Statement of Purpose
The Campaign for Peace and Democracy works to advance a new, progressive and non-militaristic U.S. foreign policy — one that encourages democracy and social justice by promoting solidarity with activists and progressive movements throughout the world. We stand in opposition to existing U.S. foreign policy, which is based on domination, militarism, fear of popular struggles, enforcement of an inequitable and cruel global economy, and — despite the democratic rhetoric — persistent support for authoritarian regimes.
Founded in 1982, CPD opposed the Cold War by calling for "detente from below." It engaged Western peace activists in the defense of the rights of democratic dissidents in the Soviet Union and Eastern Europe, and enlisted East-bloc human rights activists against anti-democratic U.S. policies in countries like Nicaragua and Chile. Today, there is a growing awareness among many Americans that U.S. foreign policy, particularly the so-called war on terror, offers only a prospect of endless militarization and actually serves to strengthen dictatorship, political fundamentalism and terrorism throughout the world. They also sense that a powerfully enhanced national security state of secrecy, surveillance, "kill lists," and indefinite detention poses a mortal threat to democracy at home. Millions realize too that this country's bloated military budget starves essential social programs. We propose a new foreign policy based on the following principles:
- Renunciation of both military intervention and non-military coercion as a means of extending and consolidating U.S. imperial power, as in Afghanistan and Pakistan, the rejection of military threats against countries like Iran and Syria, and the dismantling of Washington's massive global network of military bases.
- Taking a clear stand against authoritarian governments, whether they are U.S. allies, like Saudi Arabia and Bahrain, or states like North Korea, Iran, and Syria, to which the United States is hostile.
- Opposing all forms of terrorism worldwide — not just by anti-U.S. forces like Al Qaeda, the Taliban, and the Syrian military, but also by states with which Washington is now aligned, such as Colombia, Yemen, Bahrain, Pakistan, and Israel — and by the U.S. itself.

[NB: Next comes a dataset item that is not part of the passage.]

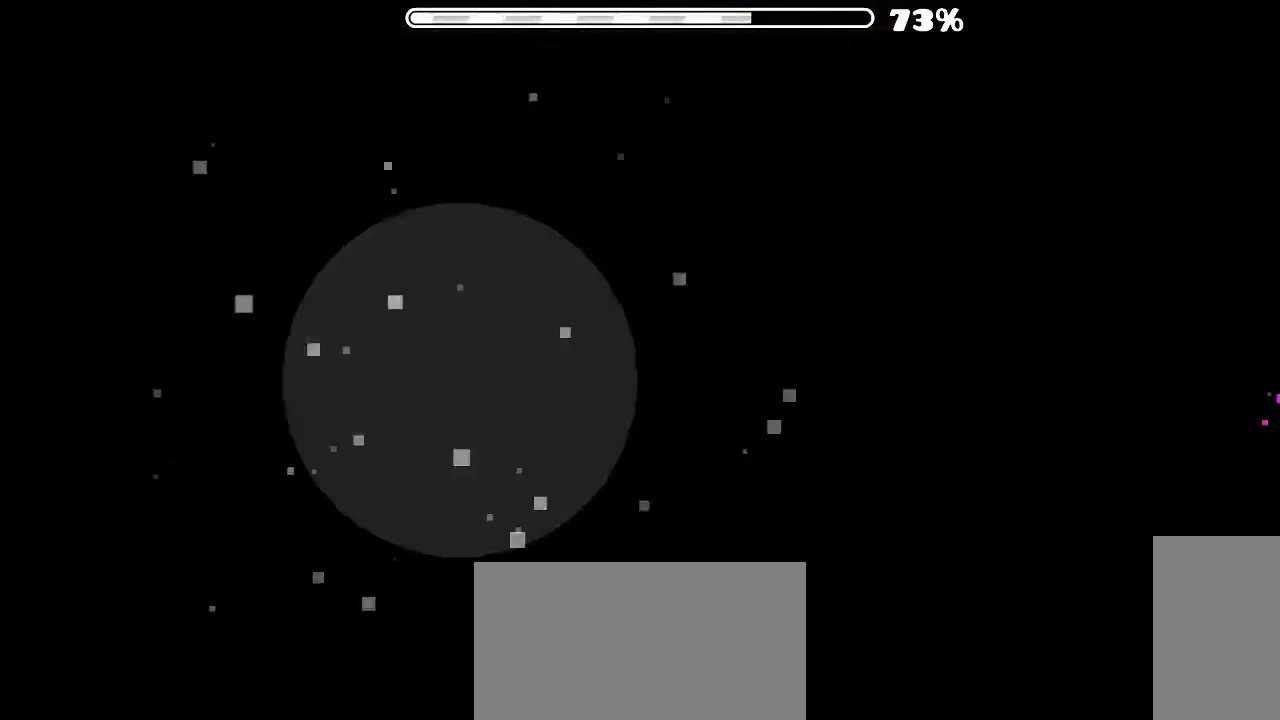
{"keys": [], "mouse": [], "events": []}
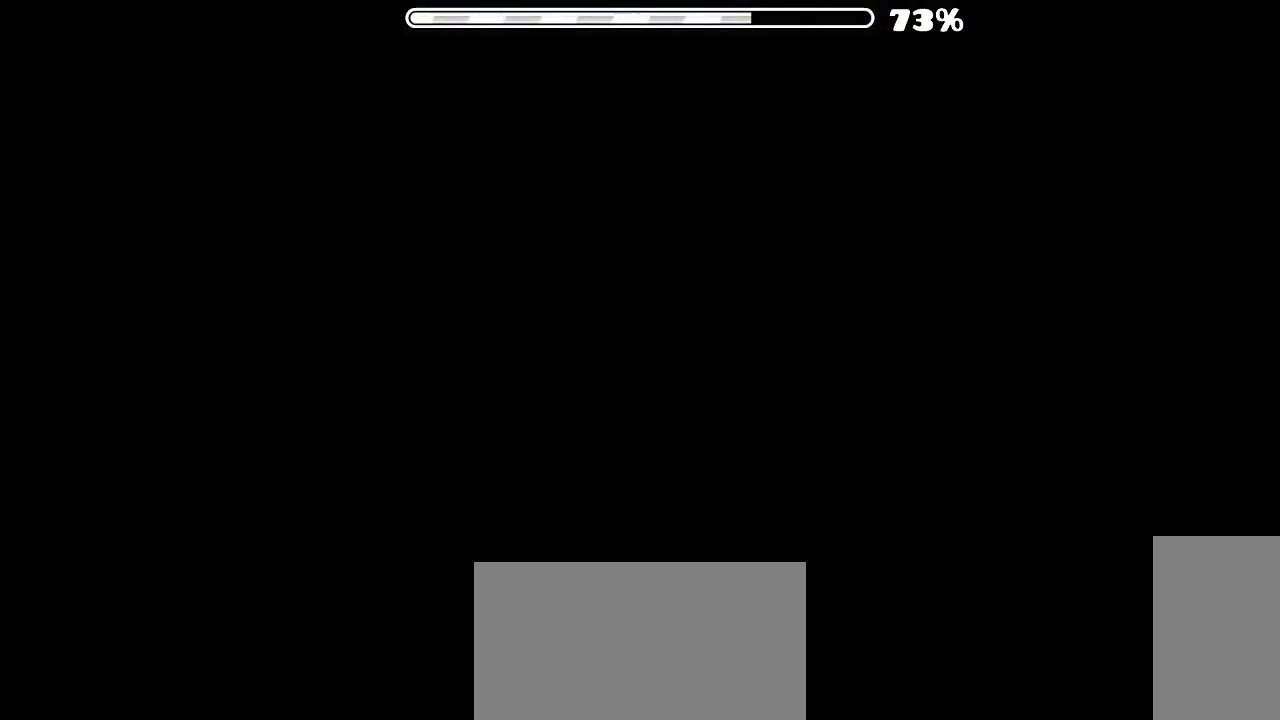
{"keys": [], "mouse": ["left"], "events": [[333, "mouse_left", "down"]]}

- Supporting the right of self-determination for all peoples, including the Kurds, Tibetans, Uyghurs, Chechens, and Kashmiris, and the right to equal citizenship and equal rights for all racial, religious and ethnic minorities.
- Opposing the continuing illegal and unjust Israeli occupation of Palestinian territories and ending U.S. military, economic and diplomatic support for that occupation.
- Supporting freedom of speech, press, religion, artistic expression, electronic communication, and association including the right to form trade unions everywhere.
- Supporting equal rights for lesbians, gays, and transgendered people around the world.
- Defending the right of women in all countries to complete political, social and economic equality and to control over their bodies and reproduction.
- Taking major unilateral steps toward the elimination of weapons of mass destruction, above all nuclear weapons, and vigorously promoting international disarmament.
- Defending the environment from governmental and corporate depredation and taking radical emergency steps to address climate change.
- Abandoning economic policies, including today's global austerity regimes, that bring mass misery to people in large parts of the world. Initiating a major foreign aid and economic development program directed at popular rather than corporate needs.
- Promoting the ability of all people to flourish with ample food, water, shelter, healthcare and education.
A U.S. government that carried out a foreign and domestic policy based on these principles would be radically different from the one we have now. Only under such a government would this country be in a position to honestly and consistently foster democracy and progressive social transformation around the world. It could do this by encouraging democratic forces aimed at empowering ordinary people, not unrepresentative elites, and by itself providing an example of genuine democracy. Some of these democratic forces exist today, others have yet to arise, but all would be strengthened if the United States were to abandon its current imperial foreign policy.